(Bloomberg) -- Novo Nordisk A/S said it will take an impairment of about 5.7 billion Danish kroner ($820 million) after halting a late-stage study of an experimental heart drug it acquired last year. 

The Danish drugmaker stopped the trial partway through, after an independent monitoring committee concluded that it hadn’t hit its main goal of changing blood pressure after 12 weeks. The study of more than 600 patients, Clarion-CKD, had looked at the compound ocedurenone in patients with uncontrolled high blood pressure and advanced chronic kidney disease. 
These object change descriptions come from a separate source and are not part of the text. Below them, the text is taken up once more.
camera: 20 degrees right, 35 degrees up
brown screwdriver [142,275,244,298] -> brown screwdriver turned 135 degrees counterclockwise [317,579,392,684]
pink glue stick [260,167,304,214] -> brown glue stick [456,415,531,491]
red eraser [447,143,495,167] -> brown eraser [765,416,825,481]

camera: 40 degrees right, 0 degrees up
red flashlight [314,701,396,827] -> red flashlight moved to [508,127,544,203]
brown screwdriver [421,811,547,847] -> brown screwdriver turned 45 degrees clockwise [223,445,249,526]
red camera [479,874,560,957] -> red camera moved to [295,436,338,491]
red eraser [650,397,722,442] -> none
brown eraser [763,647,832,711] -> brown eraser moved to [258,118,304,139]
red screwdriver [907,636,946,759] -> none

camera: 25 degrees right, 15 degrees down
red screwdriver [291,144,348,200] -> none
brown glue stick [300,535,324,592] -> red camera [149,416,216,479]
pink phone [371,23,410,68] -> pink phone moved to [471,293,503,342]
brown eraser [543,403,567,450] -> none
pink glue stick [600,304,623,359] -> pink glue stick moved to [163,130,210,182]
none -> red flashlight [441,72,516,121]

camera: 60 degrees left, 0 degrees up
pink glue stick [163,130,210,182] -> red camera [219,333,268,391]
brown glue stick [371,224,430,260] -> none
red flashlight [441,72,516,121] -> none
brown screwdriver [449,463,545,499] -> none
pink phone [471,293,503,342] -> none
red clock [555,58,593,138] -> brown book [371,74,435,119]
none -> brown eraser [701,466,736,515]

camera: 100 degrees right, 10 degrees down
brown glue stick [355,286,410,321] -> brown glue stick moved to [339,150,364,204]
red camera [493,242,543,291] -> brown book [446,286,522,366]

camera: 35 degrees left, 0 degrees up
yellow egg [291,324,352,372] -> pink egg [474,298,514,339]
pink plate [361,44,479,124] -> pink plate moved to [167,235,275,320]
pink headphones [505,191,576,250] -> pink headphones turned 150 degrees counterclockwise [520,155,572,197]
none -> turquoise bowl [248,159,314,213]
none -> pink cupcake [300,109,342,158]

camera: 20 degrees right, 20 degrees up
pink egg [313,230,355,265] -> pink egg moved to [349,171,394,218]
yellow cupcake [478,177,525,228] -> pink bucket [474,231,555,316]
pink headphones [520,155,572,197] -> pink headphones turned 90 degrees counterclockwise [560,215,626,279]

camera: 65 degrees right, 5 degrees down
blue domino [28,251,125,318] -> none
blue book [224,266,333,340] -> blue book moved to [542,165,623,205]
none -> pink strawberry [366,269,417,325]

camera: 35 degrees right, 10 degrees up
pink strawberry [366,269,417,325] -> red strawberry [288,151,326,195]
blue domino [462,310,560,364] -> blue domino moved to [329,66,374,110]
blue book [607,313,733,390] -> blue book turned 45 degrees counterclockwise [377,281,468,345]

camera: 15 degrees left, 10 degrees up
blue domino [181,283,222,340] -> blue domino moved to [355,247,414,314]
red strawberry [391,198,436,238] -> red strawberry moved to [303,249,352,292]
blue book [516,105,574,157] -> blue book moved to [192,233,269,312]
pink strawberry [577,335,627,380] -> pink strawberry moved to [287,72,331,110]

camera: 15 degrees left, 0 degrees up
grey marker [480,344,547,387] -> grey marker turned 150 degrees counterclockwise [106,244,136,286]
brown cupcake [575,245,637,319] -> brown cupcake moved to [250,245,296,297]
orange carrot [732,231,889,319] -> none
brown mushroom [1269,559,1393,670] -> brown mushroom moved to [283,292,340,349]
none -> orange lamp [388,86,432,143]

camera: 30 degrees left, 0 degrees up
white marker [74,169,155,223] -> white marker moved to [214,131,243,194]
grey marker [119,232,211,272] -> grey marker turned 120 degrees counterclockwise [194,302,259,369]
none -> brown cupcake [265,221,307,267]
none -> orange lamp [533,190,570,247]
Novo agreed last year to pay KBP BioSciences as much as $1.3 billion for ocedurenone, part of the Ozempic maker’s effort to expand from its core diabetes treatment portfolio into other serious diseases. 

The failure is a rare setback for Novo, which is riding high on the success of its obesity drugs. 

The drugmaker had envisioned ocedurenone addressing a major need for people with both heart disease and chronic kidney disease, its executives said when the deal was announced in October. The company had planned to study the compound across different types of heart and kidney disease. Novo is now re-evaluating that plan, it said Wednesday.

The failed compound is part of a new class of pills called non-steroidal mineralocorticoid receptor antagonists, or nsMRAs, that includes Bayer AG’s predicted blockbuster Kerendia. 

Novo shares traded as much as 2.4% lower in Copenhagen. The stock has soared more than 40% this year.